今度は即座に周囲を見回す。しかし、相変わらず視線を送っている人物を特定できない。
もう3度目だ。おそらく同一人物、しかもこちらを尾けてきている。
一体誰だ?一つだけわかることは、好奇の視線じゃない、明らかにこちらに敵意を向けた視線だ。
「慧? またキョロキョロしてるけどどうかした?」
もう3度目という事で、夕希も不審がっている。
「周囲に知り合いいないかなって確認。現場押さえられたら大変だし」
「別にあたしとなら大丈夫だよって言ったのはあんたじゃないの」
「あ、そうか。そういえばそうだったね」
笑ってごまかす。それにしても誰だ?
気にはなったが、これだけ探しても不審な人物は見当たらないので仕方ない。
料理を食べ終えて店の外へと出る。
「今日はご馳走様でした」
「こちらこそ、手伝ってくれてありがと」
「じゃ、また学校で」
「ええ。またね」
夕希と別れ、施設へと戻った。
で、次の日。
「おはよう」
顔は満面の笑顔だが、ただならぬ雰囲気を漂わせる目の前の彼女。
「…お、おはよ」
「どうかした?」
あくまでも、にこやかに問いかけてくる。…でもこれは絶対嬉しくて笑っているのではない。

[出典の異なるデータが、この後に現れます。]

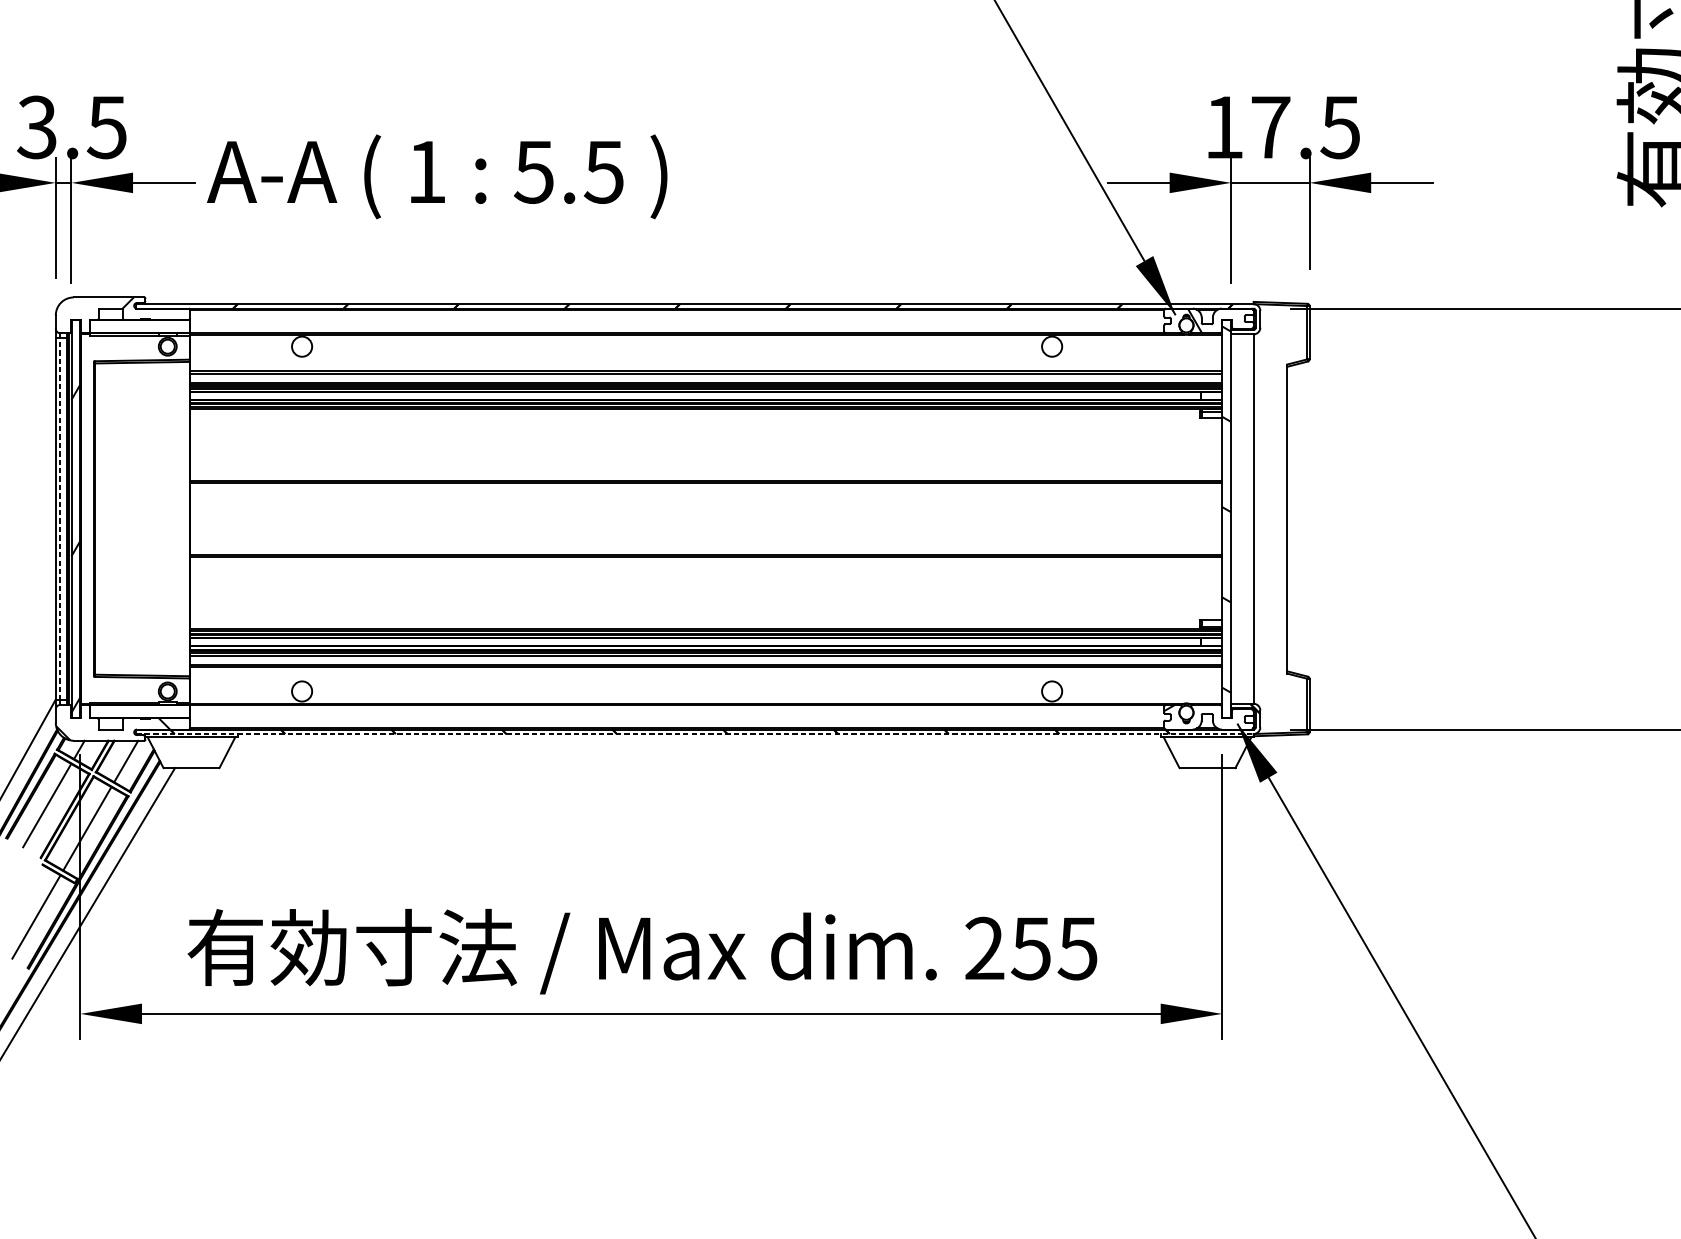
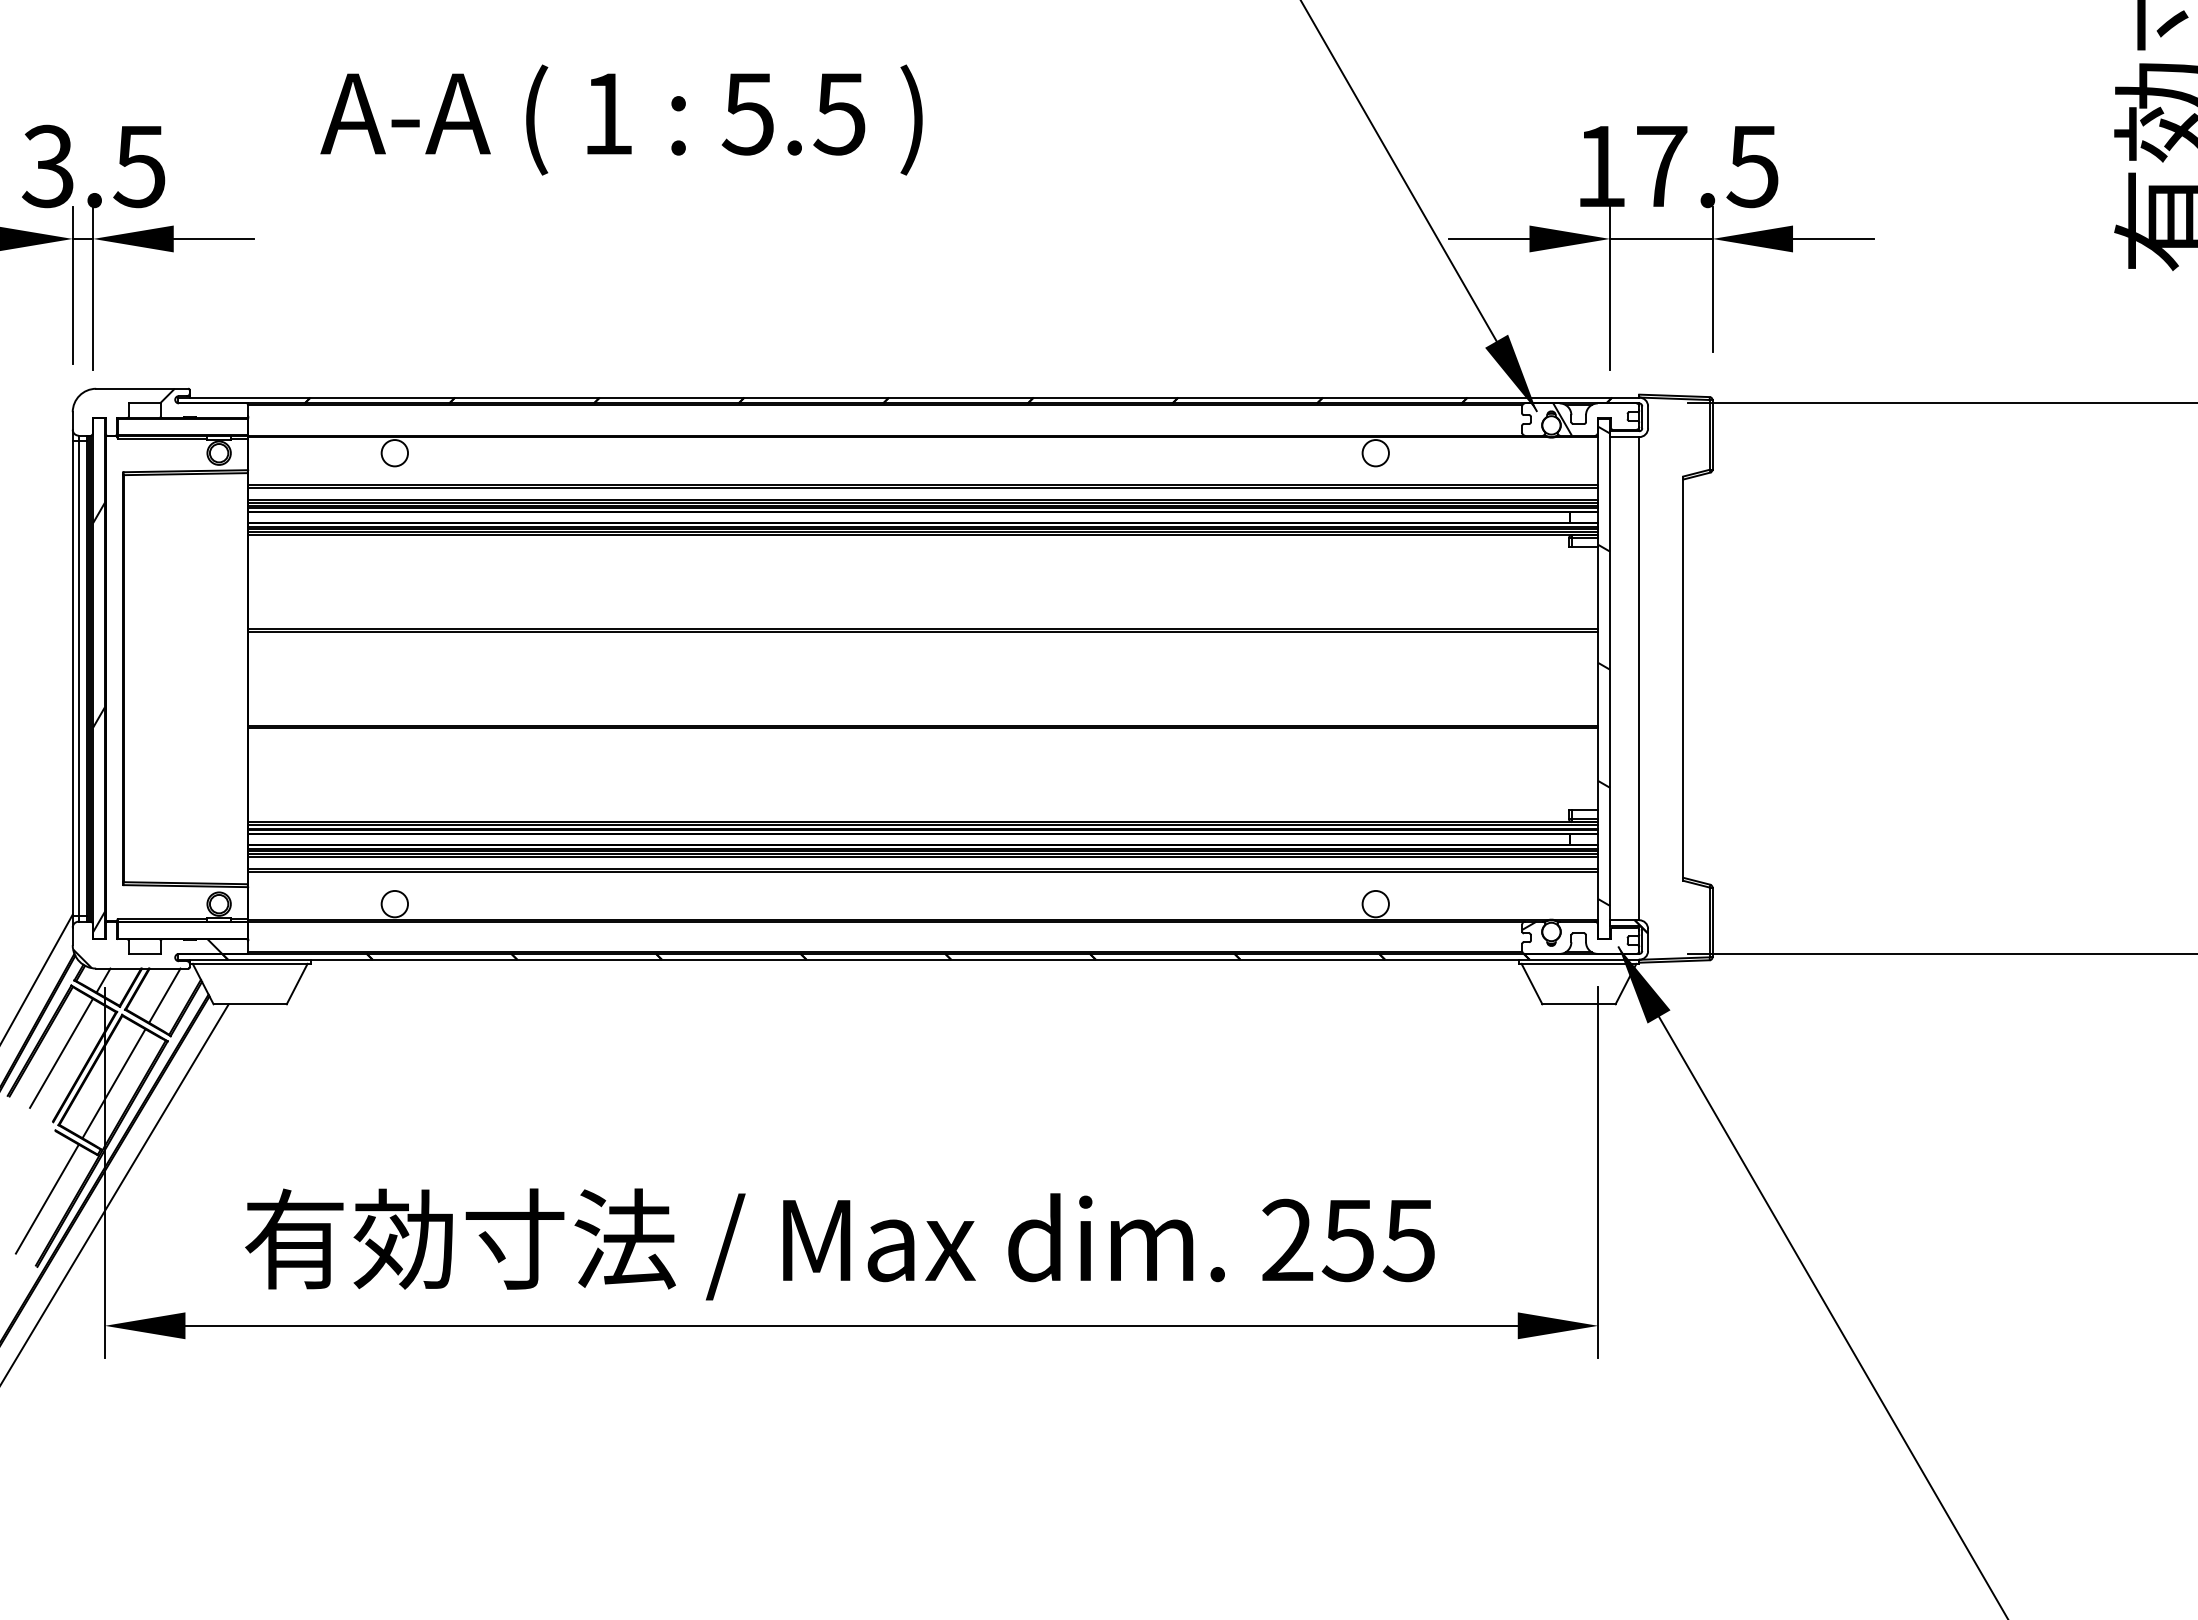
text: (437, 176) -> (621, 119), moved
line: (60, 518) -> (78, 678), dashed -> solid
line: (694, 733) -> (908, 959), dashed -> solid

「み、瑞音さん、一体何があったんですか? 朝からご機嫌斜めのようですが?」
「別にそんなことはないわよぉ。じゃ、行きましょうか」
そう言って腕に自分の腕を絡めると、肘を完璧に固める。
「い、痛い、痛いよ!」
「あら? ただ腕組んでるだけじゃない。じゃあ行きましょうか」
彼女はグイグイとこちらを引きずるように歩いていく。
た、助けて…
結局彼女は終日ご機嫌斜めだった。しかし、弁当にサンドイッチを持ってきてカツサンドをお裾分けしてくれた。